Le bon manager a du flair, ou un sixième sens peut-être, pour bien s’entourer. Il sait aussi attirer les bonnes personnes dans son projet.

4/ Vous partagez votre expérience et mettez à profit votre hauteur

C’est ce qui vous distingue d’un jeune manager, d’ailleurs.
Vous savez gérer les poids morts, vous accordez de l’importance à l’on-boarding, vous appréciez séniors dans votre équipe, vous enjambez l’échec pour repartir plus fort encore, le turn-over ne vous tue pas…
L’on aime travailler pour vous car on se sent guidé.

5/ Le pourquoi avant le comment

La démotivation ou la confusion sont les terreaux fertiles de l’échec. Vous savez transmettre les missions et les objectifs pour obtenir les résultats attendus.
Cela demande du temps mais vous considérez que c’est un excellent investissement. Et peu importe si vous passez parfois pour un disque rayé : vous expliquez plus de fois qu’il ne le faut le sens de la mission.

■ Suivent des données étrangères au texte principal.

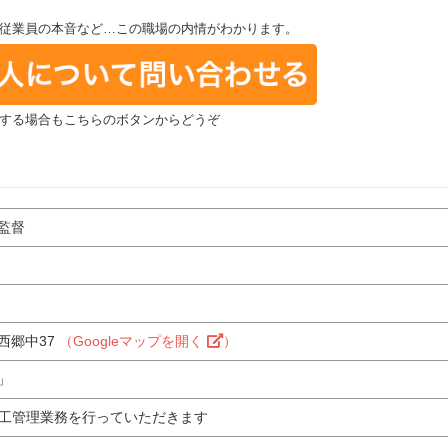
従業員の本音など…この職場の内情がわかります。
する場合もこちらのボタンからどうぞ
監督
西郷中37
（Googleマップを開く
）
」
施工管理業務を行っていただきます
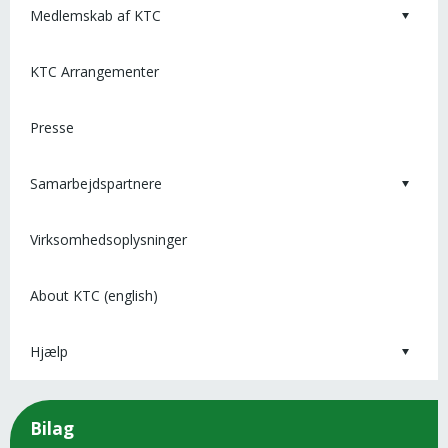
Medlemskab af KTC
KTC Arrangementer
Presse
Samarbejdspartnere
Virksomhedsoplysninger
About KTC (english)
Hjælp
Bilag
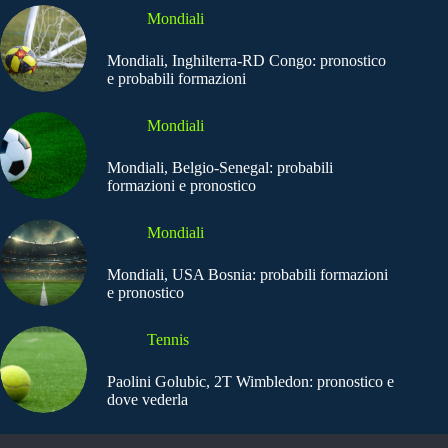
Mondiali
Mondiali, Inghilterra-RD Congo: pronostico
e probabili formazioni
Mondiali
Mondiali, Belgio-Senegal: probabili
formazioni e pronostico
Mondiali
Mondiali, USA Bosnia: probabili formazioni
e pronostico
Tennis
Paolini Golubic, 2T Wimbledon: pronostico e
dove vederla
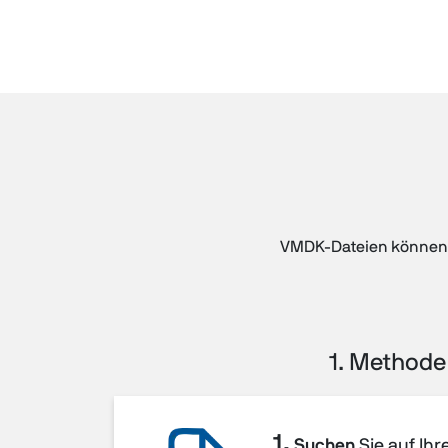
VMDK-Dateien können in
1. Methode
1.
Suchen
Sie auf Ih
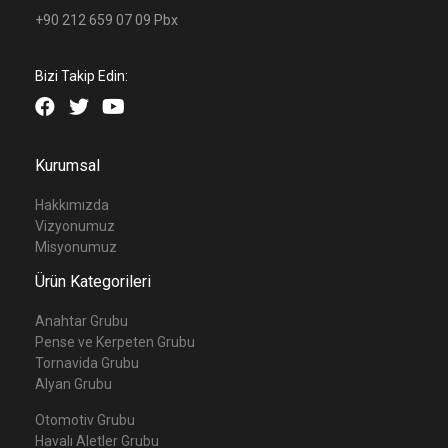
+90 212 659 07 09 Pbx
Bizi Takip Edin:
Kurumsal
Hakkımızda
Vizyonumuz
Misyonumuz
Ürün Kategorileri
Anahtar Grubu
Pense ve Kerpeten Grubu
Tornavida Grubu
Alyan Grubu
Otomotiv Grubu
Havalı Aletler Grubu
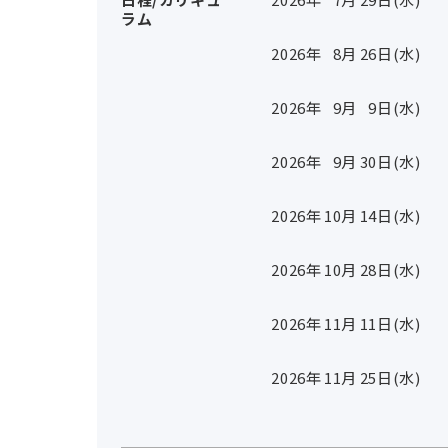
ラム
2026年
8
月
26
日(水)
2026年
9
月
9
日(水)
2026年
9
月
30
日(水)
2026年
10
月
14
日(水)
2026年
10
月
28
日(水)
2026年
11
月
11
日(水)
2026年
11
月
25
日(水)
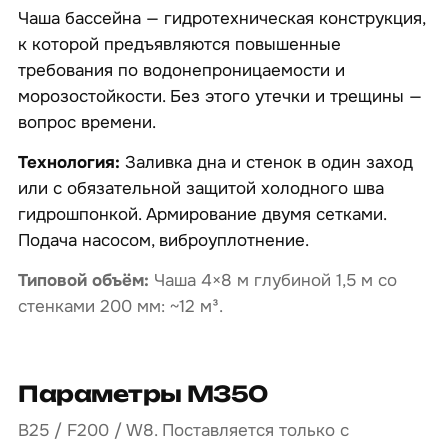
Чаша бассейна — гидротехническая конструкция,
к которой предъявляются повышенные
требования по водонепроницаемости и
морозостойкости. Без этого утечки и трещины —
вопрос времени.
Технология:
Заливка дна и стенок в один заход
или с обязательной защитой холодного шва
гидрошпонкой. Армирование двумя сетками.
Подача насосом, виброуплотнение.
Типовой объём:
Чаша 4×8 м глубиной 1,5 м со
стенками 200 мм: ~12 м³.
Параметры М350
B25 / F200 / W8. Поставляется только с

6/ Parfois, on perd quelqu’un

Et ce n’est pas grave.
Rattraper, regonfler, recadrer, oui ! Mais sans acharnement.
On peut occasionnellement déplacer, remplacer sans que ce soit un aveu d’échec managérial.

7/ Trop tôt plutôt que trop tard : les limites de l’empathie

Les décisions qui sont les plus difficiles à prendre doivent être traitées en priorité.
Vous ne mettez pas en péril le bon fonctionnement de votre projet/mission en laissant pourrir une situation. Vous avez le courage managérial de faire des arbitrages au bon moment et avec honnêteté.

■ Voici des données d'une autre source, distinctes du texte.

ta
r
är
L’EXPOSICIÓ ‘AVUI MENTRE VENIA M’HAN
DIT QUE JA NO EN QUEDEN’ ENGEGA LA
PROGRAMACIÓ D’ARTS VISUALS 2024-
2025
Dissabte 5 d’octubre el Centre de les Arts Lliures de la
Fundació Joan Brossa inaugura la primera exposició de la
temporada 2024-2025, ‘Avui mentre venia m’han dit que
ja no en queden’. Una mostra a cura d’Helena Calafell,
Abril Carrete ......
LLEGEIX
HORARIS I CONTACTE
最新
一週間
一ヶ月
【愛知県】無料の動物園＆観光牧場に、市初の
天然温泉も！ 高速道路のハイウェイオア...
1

8/ Écouter n’est pas acquiescer

En management, le respect est une notion bilatérale souhaitable, mais qui ne remplace pas l’autorité.
Le management collaboratif, participatif, c’est bien ! Mais celui qui décide, c’est vous. Dans le sens du paragraphe 5 vous aurez pris le soin d’expliquer votre vision et votre mission. Si toutefois une partie de l’équipe est en désaccord après cela, votre autorité naturelle sait abattre le marteau et enfoncer le clou de ce nouveau cap.
Vous êtes le catalyseur de votre équipe, pas son porte-parole.

Ces thèmes reviennent souvent dans nos entretiens avec nos managers et dirigeants de transition et nous sommes heureux de constater que les softs skills sont mesurables en hard results.
Et vous, avez-vous coché toutes les cases?